_EXERCISE DESCRIPTION:_ Lay out the text of every row as a JSON list of strings, one string per line, and drop any blank lines.

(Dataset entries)
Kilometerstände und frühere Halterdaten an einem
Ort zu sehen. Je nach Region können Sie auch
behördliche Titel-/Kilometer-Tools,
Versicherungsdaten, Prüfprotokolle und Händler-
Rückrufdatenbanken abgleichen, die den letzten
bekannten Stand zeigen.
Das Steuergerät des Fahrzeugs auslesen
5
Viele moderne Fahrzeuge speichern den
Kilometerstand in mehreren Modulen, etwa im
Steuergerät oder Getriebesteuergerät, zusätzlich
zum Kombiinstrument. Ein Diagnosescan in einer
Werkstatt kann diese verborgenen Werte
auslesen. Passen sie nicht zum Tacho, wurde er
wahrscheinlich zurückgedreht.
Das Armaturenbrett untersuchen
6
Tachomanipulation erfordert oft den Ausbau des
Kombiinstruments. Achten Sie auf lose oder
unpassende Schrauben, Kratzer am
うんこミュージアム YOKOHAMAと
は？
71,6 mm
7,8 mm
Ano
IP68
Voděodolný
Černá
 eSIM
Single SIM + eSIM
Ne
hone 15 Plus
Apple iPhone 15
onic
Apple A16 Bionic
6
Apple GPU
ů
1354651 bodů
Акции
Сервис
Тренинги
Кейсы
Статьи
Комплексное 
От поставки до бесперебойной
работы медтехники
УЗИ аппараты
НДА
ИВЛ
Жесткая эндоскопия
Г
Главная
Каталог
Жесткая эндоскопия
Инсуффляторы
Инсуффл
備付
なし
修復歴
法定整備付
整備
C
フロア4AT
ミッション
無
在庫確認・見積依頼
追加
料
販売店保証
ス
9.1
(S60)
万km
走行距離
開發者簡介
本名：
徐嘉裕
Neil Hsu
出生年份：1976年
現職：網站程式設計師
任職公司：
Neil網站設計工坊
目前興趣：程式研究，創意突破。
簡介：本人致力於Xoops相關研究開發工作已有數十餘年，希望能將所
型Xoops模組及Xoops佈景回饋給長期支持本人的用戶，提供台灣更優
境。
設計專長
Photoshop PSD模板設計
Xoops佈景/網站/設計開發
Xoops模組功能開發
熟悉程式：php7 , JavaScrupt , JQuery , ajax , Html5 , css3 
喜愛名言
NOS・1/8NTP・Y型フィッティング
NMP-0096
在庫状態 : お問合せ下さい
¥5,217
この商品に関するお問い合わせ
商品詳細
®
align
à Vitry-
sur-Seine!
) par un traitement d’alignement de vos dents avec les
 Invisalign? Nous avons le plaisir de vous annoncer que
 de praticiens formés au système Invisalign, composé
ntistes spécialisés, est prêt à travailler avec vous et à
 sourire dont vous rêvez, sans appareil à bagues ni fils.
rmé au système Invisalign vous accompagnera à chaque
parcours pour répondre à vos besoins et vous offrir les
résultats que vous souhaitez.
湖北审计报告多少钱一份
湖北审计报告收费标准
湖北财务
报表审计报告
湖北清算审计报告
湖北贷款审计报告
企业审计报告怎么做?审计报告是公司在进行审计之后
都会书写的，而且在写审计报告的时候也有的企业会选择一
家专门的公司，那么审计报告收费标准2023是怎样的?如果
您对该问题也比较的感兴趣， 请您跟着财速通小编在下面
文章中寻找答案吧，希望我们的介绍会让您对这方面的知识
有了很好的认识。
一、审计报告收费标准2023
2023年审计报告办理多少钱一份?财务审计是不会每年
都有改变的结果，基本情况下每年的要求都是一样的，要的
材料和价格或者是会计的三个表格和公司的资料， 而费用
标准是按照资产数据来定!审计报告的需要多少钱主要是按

_SOLVED EXERCISE:_
[
  "Kilometerstände und frühere Halterdaten an einem",
  "Ort zu sehen. Je nach Region können Sie auch",
  "behördliche Titel-/Kilometer-Tools,",
  "Versicherungsdaten, Prüfprotokolle und Händler-",
  "Rückrufdatenbanken abgleichen, die den letzten",
  "bekannten Stand zeigen.",
  "Das Steuergerät des Fahrzeugs auslesen",
  "5",
  "Viele moderne Fahrzeuge speichern den",
  "Kilometerstand in mehreren Modulen, etwa im",
  "Steuergerät oder Getriebesteuergerät, zusätzlich",
  "zum Kombiinstrument. Ein Diagnosescan in einer",
  "Werkstatt kann diese verborgenen Werte",
  "auslesen. Passen sie nicht zum Tacho, wurde er",
  "wahrscheinlich zurückgedreht.",
  "Das Armaturenbrett untersuchen",
  "6",
  "Tachomanipulation erfordert oft den Ausbau des",
  "Kombiinstruments. Achten Sie auf lose oder",
  "unpassende Schrauben, Kratzer am",
  "うんこミュージアム YOKOHAMAと",
  "は？",
  "71,6 mm",
  "7,8 mm",
  "Ano",
  "IP68",
  "Voděodolný",
  "Černá",
  " eSIM",
  "Single SIM + eSIM",
  "Ne",
  "hone 15 Plus",
  "Apple iPhone 15",
  "onic",
  "Apple A16 Bionic",
  "6",
  "Apple GPU",
  "ů",
  "1354651 bodů",
  "Акции",
  "Сервис",
  "Тренинги",
  "Кейсы",
  "Статьи",
  "Комплексное ",
  "От поставки до бесперебойной",
  "работы медтехники",
  "УЗИ аппараты",
  "НДА",
  "ИВЛ",
  "Жесткая эндоскопия",
  "Г",
  "Главная",
  "Каталог",
  "Жесткая эндоскопия",
  "Инсуффляторы",
  "Инсуффл",
  "備付",
  "なし",
  "修復歴",
  "法定整備付",
  "整備",
  "C",
  "フロア4AT",
  "ミッション",
  "無",
  "在庫確認・見積依頼",
  "追加",
  "料",
  "販売店保証",
  "ス",
  "9.1",
  "(S60)",
  "万km",
  "走行距離",
  "開發者簡介",
  "本名：",
  "徐嘉裕",
  "Neil Hsu",
  "出生年份：1976年",
  "現職：網站程式設計師",
  "任職公司：",
  "Neil網站設計工坊",
  "目前興趣：程式研究，創意突破。",
  "簡介：本人致力於Xoops相關研究開發工作已有數十餘年，希望能將所",
  "型Xoops模組及Xoops佈景回饋給長期支持本人的用戶，提供台灣更優",
  "境。",
  "設計專長",
  "Photoshop PSD模板設計",
  "Xoops佈景/網站/設計開發",
  "Xoops模組功能開發",
  "熟悉程式：php7 , JavaScrupt , JQuery , ajax , Html5 , css3 ",
  "喜愛名言",
  "NOS・1/8NTP・Y型フィッティング",
  "NMP-0096",
  "在庫状態 : お問合せ下さい",
  "¥5,217",
  "この商品に関するお問い合わせ",
  "商品詳細",
  "®",
  "align",
  "à Vitry-",
  "sur-Seine!",
  ") par un traitement d’alignement de vos dents avec les",
  " Invisalign? Nous avons le plaisir de vous annoncer que",
  " de praticiens formés au système Invisalign, composé",
  "ntistes spécialisés, est prêt à travailler avec vous et à",
  " sourire dont vous rêvez, sans appareil à bagues ni fils.",
  "rmé au système Invisalign vous accompagnera à chaque",
  "parcours pour répondre à vos besoins et vous offrir les",
  "résultats que vous souhaitez.",
  "湖北审计报告多少钱一份",
  "湖北审计报告收费标准",
  "湖北财务",
  "报表审计报告",
  "湖北清算审计报告",
  "湖北贷款审计报告",
  "企业审计报告怎么做?审计报告是公司在进行审计之后",
  "都会书写的，而且在写审计报告的时候也有的企业会选择一",
  "家专门的公司，那么审计报告收费标准2023是怎样的?如果",
  "您对该问题也比较的感兴趣， 请您跟着财速通小编在下面",
  "文章中寻找答案吧，希望我们的介绍会让您对这方面的知识",
  "有了很好的认识。",
  "一、审计报告收费标准2023",
  "2023年审计报告办理多少钱一份?财务审计是不会每年",
  "都有改变的结果，基本情况下每年的要求都是一样的，要的",
  "材料和价格或者是会计的三个表格和公司的资料， 而费用",
  "标准是按照资产数据来定!审计报告的需要多少钱主要是按"
]